Remortgagors and first-time buyers are driving the housing market as the imbalance between supply and demand shows little sign of easing.
The Council of Mortgage Lenders’ (CML) latest market commentary revealed remortgaging activity grew 20 per cent year-on-year, while the number of first-time buyers rose to more than 340,000 in the 12 months to January – the highest figure since early 2008.
Gross mortgage lending for February is estimated at £18.2bn – 8 per cent less than January’s lending total of £19.8bn, but up slightly on last year’s figure of 18,069.
When adjusting for seasonal factors, February 2017’s figure is closer to £21.5bn.
There are signs of an upturn in the market as spring approaches, with house purchase approvals rising to 70,000 in January and transactions topping the 100,000 mark for the second month in a row.
Economic factors continue to dampen activity, however, as earnings growth fell to 2.2 per cent in January and consumer price inflation reached 2.3 per cent, squeezing real wages.
And there is little sign of the broad-based recovery the CML predicted at the beginning of 2016, with first-time buyers.forming the only component of transactions that has been growing.
The number of home movers remains subdued at around 360,000 on a 12-month rolling basis, and as most properties that come onto the market for sale are existing homes, activity is being held back.
Buy-to-let house purchases remain sharply down on a year earlier and are showing very little signs of recovery following changes to stamp duty rates and upcoming alterations to tax relief for landlords.
Gross mortgage lending, not seasonally adjusted
CML senior economist Mohammad Jamei said: “Mortgage lending is holding up well, but under the surface buyers face mixed fortunes.
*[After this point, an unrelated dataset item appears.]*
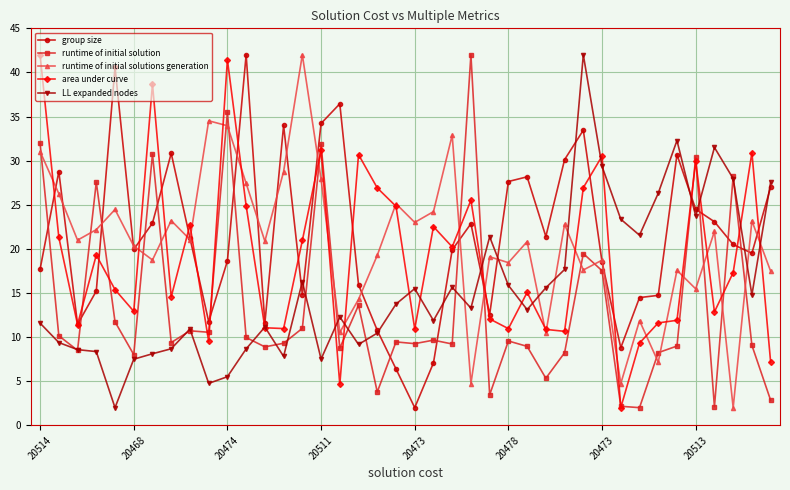

At how many categories does at least one series exceed 37?

8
First-time buyers and customers who are remortgaging are driving total lending, while home movers and buy-to-let remain weak.
“The weakness in home movers means few properties are coming onto the market for sale, which is aggravating a supply demand imbalance that has characterised the market since late 2013.
"This looks set to continue at least over the next few months, posing an obstacle for would-be borrowers.”
Mark Harris, chief executive of London-based mortgage broker SPF Private Clients, said: “Swap rates have edged upwards on the back of rising inflation and a split in the Monetary Policy Committee at the last meeting.
“However, uncertainty over Brexit suggests interest rates are unlikely to rise anytime soon, at least until we have a better idea of what a post-Brexit world would look like.
“Mortgage rates continue to look competitive and there is plenty to tempt those remortgaging, as well as first-time buyers with some good deals available at high loan-to-values.”